### Supplied text
This paper explores the risks and benefits of holding company stock in employer-sponsored defined contribution (DC) retirement plans. We address three questions: (1) What is the role and function of company stock in such plans? (2) Who might be affected by enhanced portfolio diversification in such plans? and (3) What mechanisms exist, or might be developed, to enhance portfolio diversification if more diversification were deemed useful? Firms offer company stock within DC plans in an effort to enhance economic performance, though evidence is mixed on productivity gains from stock ownership. We demonstrate that concentrated stock positions arise most often in larger firms' DC plans where sponsors direct employer contributions and restrict diversification. Stock concentration also arises because participants systematically underestimate the risk of employer stock and over-rely on its past performance in making investment decisions. In a retirement system with concentrated stock positions, there will always be some participants who forfeit DC plan savings to firm bankruptcy. Encouraging plan diversification mitigates this risk, but it could also induce some companies to redirect plan contributions to other forms of stock compensation or to replace stock contributions with cash compensation. We conclude by describing policy tools that might be used to encourage diversification and discuss conditions for their effective implementation.

### Records provided
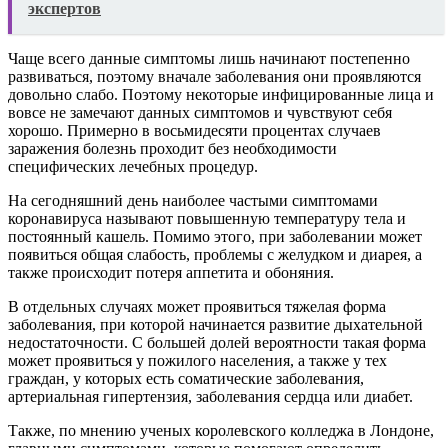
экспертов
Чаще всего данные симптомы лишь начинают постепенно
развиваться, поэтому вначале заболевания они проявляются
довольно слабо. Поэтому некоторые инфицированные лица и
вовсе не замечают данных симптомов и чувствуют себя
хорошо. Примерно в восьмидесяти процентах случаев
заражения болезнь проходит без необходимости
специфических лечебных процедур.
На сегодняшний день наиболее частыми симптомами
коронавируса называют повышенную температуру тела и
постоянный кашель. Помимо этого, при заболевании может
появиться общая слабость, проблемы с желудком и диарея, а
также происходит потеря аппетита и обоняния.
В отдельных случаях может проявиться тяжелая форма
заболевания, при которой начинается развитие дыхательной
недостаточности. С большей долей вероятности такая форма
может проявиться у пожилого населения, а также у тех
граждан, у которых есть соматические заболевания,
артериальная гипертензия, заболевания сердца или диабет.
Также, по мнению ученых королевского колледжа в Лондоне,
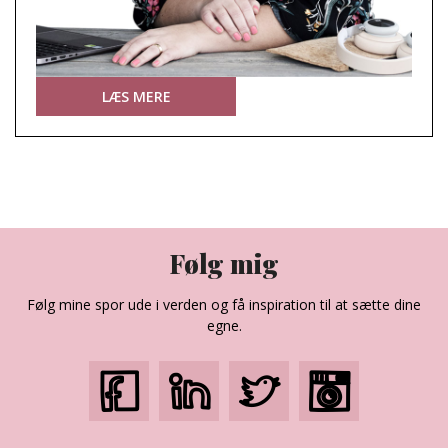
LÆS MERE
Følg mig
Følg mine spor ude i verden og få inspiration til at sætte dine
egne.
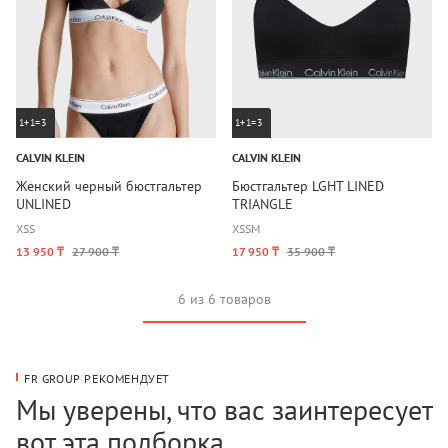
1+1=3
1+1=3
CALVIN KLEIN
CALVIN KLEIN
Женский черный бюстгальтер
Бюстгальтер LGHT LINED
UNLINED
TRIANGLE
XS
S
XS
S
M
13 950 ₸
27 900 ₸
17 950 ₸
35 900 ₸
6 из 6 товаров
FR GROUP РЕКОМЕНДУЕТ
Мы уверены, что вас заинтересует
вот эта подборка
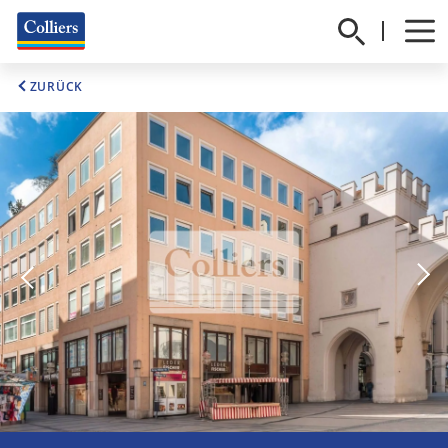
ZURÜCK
--
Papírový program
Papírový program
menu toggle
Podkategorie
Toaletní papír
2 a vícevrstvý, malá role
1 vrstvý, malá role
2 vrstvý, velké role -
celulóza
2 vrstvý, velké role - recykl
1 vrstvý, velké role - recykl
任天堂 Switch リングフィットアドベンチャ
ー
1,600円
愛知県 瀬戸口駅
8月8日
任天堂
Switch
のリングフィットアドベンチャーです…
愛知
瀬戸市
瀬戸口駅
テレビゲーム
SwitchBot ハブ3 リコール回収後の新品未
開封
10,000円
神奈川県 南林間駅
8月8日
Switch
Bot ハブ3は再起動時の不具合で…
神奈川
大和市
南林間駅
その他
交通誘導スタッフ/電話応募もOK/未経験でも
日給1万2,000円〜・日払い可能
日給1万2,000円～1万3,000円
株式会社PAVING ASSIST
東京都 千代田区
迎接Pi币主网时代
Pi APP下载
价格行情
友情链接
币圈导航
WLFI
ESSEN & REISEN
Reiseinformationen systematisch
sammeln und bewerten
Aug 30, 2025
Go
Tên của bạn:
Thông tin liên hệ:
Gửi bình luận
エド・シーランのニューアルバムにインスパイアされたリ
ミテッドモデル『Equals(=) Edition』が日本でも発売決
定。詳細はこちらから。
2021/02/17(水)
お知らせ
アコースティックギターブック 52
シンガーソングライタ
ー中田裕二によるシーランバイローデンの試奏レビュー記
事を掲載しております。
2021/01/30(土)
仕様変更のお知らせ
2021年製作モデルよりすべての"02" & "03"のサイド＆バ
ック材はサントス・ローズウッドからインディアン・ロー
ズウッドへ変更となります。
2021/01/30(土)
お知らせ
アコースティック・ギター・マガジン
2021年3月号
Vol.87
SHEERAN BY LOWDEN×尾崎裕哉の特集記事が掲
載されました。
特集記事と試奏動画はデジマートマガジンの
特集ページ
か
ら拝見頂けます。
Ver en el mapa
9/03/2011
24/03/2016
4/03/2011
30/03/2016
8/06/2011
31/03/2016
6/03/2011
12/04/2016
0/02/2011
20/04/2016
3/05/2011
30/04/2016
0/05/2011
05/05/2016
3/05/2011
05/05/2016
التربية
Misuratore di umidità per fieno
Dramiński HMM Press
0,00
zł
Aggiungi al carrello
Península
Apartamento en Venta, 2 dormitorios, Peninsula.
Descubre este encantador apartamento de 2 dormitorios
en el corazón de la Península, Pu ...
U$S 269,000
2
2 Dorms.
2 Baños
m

### Exercise set
1 - Using the text on company stock in retirement plans, answer the following:
(a) How many questions does the paper say it addresses?
(b) In which plans do concentrated stock positions arise most often?
(c) What two responses might encouraging plan diversification induce in some companies?
2 - Return every line of the records that contains the word "velké". Case counts.

### Solutions to the tasks
1 -
(a) Three.
(b) In larger firms' DC plans where sponsors direct employer contributions and restrict diversification.
(c) Redirecting plan contributions to other forms of stock compensation, or replacing stock contributions with cash compensation.

2 -
2 vrstvý, velké role -
2 vrstvý, velké role - recykl
1 vrstvý, velké role - recykl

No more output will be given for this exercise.